__Prompt__.
Needed from the data below: every line from the one with "368 486 1852" up to and including the one with "174 155 5269", repeated exactly and with nothing else.

__Records to process__.
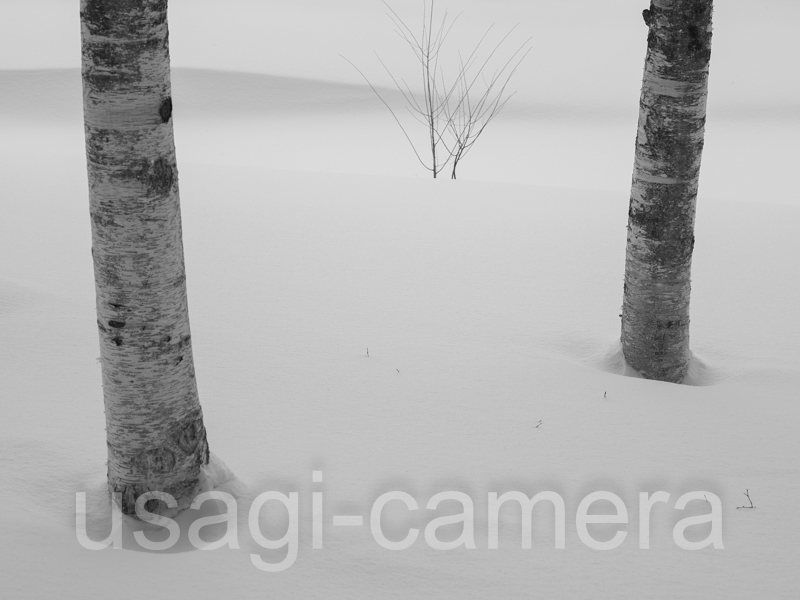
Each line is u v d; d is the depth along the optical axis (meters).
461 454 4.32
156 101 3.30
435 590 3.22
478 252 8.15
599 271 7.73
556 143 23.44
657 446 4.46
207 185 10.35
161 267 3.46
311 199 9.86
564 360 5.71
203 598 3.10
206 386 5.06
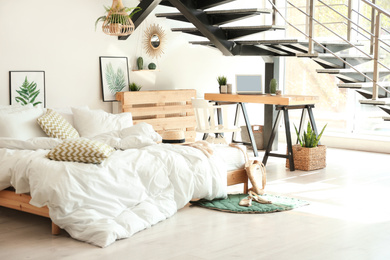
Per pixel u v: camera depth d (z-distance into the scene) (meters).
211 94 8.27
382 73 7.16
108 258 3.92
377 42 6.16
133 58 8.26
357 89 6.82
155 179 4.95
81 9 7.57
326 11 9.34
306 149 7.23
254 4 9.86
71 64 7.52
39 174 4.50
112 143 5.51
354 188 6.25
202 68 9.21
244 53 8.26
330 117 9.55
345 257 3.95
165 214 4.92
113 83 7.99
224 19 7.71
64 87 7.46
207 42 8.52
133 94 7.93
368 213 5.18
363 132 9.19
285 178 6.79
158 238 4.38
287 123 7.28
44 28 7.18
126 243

...

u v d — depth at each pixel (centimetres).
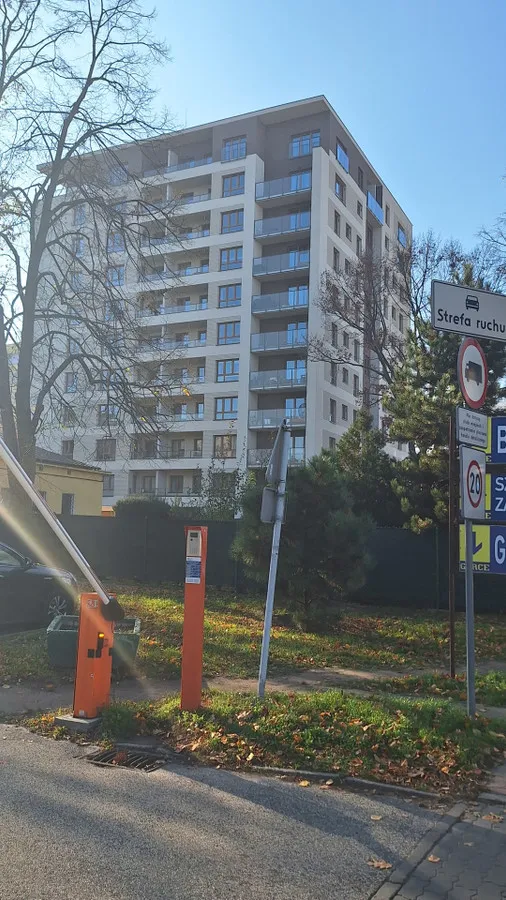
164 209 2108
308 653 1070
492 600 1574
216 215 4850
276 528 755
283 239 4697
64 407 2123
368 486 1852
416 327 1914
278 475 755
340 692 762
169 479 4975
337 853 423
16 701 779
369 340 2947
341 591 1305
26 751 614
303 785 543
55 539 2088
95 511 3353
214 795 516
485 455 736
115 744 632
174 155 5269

__Solution for this exercise__.
368 486 1852
416 327 1914
278 475 755
340 692 762
169 479 4975
337 853 423
16 701 779
369 340 2947
341 591 1305
26 751 614
303 785 543
55 539 2088
95 511 3353
214 795 516
485 455 736
115 744 632
174 155 5269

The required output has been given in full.